● **CONSIGNE 1**: Recopiez mot pour mot le passage du texte sur la construction d'univers qui commence aux mots « Tout d'abord, on » et s'arrête après les mots « 4 au total ! ».
● **CONSIGNE 2**: Citez à l'identique, parmi les lignes de données, celles qui vont de la ligne contenant « Question: Is white wood door at right wider » jusqu'à la ligne contenant « Question: From the », ces deux lignes comprises, et aucune autre.

● **EXTRAIT SOURCE**:
⁂
Pour cela, j'ai phagocyté sans remords l'excellent outil de worldbuilding Fractal, que j'ai tritouillé allègrement. Voici comment nous avons procédé avec mes joueuses en début de semaine dernière. Attention, je préviens, les choses deviennent un peu techniques, comme toujours quand on commence à faire n'importe quoi avec les trames temporelles.

Tout d'abord, on a commencé par se mettre d'accord sur le type d'univers et d'histoires qu'on voulait mettre en place. Ensuite, j'ai demandé à chaque joueuse dans quelle saison elle souhaitait que son personnage démarre le jeu. Dès lors, on regarde la saison du plus vieux de tout le groupe. Mettons que ce soit l'hiver. Avant le début du jeu, ce personnage a donc pleinement vécu trois saisons : printemps, été, automne. Puisque le printemps présuppose que le personnage a déjà une quinzaine d'années, il faut une saison supplémentaire pour couvrir (au moins) son enfance. Soit 4 au total !

Ainsi, quelque soit l'âge du plus vieux personnage, on doit créer autant de saisons. Voir le tableau ci-dessus pour mieux comprendre (j'espère).

Ère -4

Ère -3

Ère -2

Ère -1

Maintenant


Printemps

Été

Automne

Hiver



Printemps

Été

Automne




Printemps

Été





Printemps

La saison supplémentaire que l'on joue avant le printemps du personnage plus âgé représente ce que j'appelle l'Ere mythique : ça n'est pas nécessairement uniquement des choses survenues dans la jeunesse du personnage, cela peut parfaitement avoir existé du temps de ses parents, grands-parents, etc. Ce sont les choses importantes du passé dont on lui parlait dans son enfance.

Maintenant que l'on sait combien de saisons, ou d'ères, on doit déterminer, allons-y. Chaque ère a le même déroulement.

Déroulement d'une ère

Au cours d'une ère, on va d'abord (1) faire un tour de table où chacun va créer et ajouter une Puissance et (2) trouver un Conflit Majeur que l'on va résoudre (3) en y impliquant les personnages présents.

1. Le tour de table

Commençons par les Puissances. Une Puissance est un truc qui est important dans la fiction, et qui est déterminée par un Type et un Thème, selon le tableau suivant :

d6

Type

Thème

1

Lieu

Pouvoir

2

Organisation

Dévotion

3

Individu

Connaissance

4

Objet

Richesse

5

Événement

Violence

6

Au choix

Plaisir

Notez que les Thèmes indiqués ici sont assez génériques, et j'envisage, à la manière des théâtres dans Inflorenza, de prévoir des thèmes de remplacements pour mieux coller à un univers en particulier. Dans notre test, en accord avec les envies des joueuses, nous avons par exemple remplacé le thème Violence par celui de Nature.
⁂
● **DONNÉES**:

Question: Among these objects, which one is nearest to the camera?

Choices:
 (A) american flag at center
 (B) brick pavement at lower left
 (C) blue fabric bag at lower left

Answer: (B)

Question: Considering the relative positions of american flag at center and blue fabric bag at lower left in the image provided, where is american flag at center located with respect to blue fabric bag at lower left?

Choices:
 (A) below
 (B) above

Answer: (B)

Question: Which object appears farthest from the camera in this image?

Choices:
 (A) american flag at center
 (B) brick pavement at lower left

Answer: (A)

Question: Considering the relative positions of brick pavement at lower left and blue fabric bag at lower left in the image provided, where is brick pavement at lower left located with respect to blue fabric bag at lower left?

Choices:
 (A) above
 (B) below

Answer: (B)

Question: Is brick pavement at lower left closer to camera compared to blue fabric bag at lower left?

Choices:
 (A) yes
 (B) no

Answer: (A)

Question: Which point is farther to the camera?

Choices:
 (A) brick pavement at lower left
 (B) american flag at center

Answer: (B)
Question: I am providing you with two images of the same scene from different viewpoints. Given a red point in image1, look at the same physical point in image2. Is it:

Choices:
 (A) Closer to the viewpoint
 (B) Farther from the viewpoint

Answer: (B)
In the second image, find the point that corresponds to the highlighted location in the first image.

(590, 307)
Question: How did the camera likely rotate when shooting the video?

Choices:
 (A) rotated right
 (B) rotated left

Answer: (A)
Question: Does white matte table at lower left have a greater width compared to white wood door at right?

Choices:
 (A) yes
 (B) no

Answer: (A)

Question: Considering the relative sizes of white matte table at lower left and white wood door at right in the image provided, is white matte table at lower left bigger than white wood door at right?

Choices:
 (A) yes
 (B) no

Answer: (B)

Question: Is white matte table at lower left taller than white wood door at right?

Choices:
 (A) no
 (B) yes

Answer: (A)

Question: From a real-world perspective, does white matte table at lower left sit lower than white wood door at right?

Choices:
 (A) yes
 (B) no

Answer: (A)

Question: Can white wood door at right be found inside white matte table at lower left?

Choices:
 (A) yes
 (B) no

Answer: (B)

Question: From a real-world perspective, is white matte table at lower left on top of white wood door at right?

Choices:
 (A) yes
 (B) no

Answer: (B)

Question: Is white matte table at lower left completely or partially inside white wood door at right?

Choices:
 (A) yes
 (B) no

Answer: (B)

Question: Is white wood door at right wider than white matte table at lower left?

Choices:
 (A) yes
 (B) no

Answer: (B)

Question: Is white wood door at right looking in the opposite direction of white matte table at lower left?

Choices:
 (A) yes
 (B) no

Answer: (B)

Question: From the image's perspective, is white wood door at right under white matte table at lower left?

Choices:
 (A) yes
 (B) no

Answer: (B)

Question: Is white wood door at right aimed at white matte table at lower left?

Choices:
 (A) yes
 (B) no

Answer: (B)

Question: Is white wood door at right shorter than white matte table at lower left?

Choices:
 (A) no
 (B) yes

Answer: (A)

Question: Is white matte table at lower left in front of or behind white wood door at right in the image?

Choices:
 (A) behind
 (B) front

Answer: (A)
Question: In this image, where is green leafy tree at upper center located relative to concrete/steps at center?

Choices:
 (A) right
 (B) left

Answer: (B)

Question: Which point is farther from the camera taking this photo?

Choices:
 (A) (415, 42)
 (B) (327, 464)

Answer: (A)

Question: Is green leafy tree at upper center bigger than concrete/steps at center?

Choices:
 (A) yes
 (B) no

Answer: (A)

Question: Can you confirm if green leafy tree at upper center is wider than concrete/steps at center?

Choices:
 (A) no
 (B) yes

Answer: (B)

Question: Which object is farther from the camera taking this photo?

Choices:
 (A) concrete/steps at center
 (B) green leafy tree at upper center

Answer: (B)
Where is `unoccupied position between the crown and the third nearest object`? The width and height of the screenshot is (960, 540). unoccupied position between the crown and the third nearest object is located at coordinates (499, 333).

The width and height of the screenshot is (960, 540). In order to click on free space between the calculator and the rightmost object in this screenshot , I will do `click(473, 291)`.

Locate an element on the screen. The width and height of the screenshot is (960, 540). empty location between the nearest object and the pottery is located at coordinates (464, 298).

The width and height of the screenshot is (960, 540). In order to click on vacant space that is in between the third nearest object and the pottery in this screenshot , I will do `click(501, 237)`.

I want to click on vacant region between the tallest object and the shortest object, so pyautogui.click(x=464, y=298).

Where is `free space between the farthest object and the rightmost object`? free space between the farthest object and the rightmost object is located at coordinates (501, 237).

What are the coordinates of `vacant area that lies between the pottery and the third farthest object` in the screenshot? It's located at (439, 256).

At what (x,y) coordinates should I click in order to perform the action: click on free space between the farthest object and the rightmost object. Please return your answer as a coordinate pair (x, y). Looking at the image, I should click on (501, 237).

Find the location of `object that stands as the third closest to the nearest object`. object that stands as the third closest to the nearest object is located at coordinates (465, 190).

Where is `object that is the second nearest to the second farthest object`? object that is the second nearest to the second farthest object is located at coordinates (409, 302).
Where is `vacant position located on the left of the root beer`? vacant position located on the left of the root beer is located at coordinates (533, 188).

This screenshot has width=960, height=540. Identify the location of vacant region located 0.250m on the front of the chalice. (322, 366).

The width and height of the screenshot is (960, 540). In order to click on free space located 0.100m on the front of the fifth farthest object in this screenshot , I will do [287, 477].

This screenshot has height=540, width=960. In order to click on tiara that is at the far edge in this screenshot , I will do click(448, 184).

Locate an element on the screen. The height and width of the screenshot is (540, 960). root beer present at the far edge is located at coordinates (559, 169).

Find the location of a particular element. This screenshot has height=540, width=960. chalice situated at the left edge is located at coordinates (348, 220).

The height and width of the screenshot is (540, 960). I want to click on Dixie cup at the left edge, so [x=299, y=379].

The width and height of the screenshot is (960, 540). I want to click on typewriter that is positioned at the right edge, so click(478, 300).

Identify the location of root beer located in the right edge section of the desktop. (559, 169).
⁂
● **RÉSULTAT FINAL 1**:
Tout d'abord, on a commencé par se mettre d'accord sur le type d'univers et d'histoires qu'on voulait mettre en place. Ensuite, j'ai demandé à chaque joueuse dans quelle saison elle souhaitait que son personnage démarre le jeu. Dès lors, on regarde la saison du plus vieux de tout le groupe. Mettons que ce soit l'hiver. Avant le début du jeu, ce personnage a donc pleinement vécu trois saisons : printemps, été, automne. Puisque le printemps présuppose que le personnage a déjà une quinzaine d'années, il faut une saison supplémentaire pour couvrir (au moins) son enfance. Soit 4 au total !

● **RÉSULTAT FINAL 2**:
Question: Is white wood door at right wider than white matte table at lower left?

Choices:
 (A) yes
 (B) no

Answer: (B)

Question: Is white wood door at right looking in the opposite direction of white matte table at lower left?

Choices:
 (A) yes
 (B) no

Answer: (B)

Question: From the image's perspective, is white wood door at right under white matte table at lower left?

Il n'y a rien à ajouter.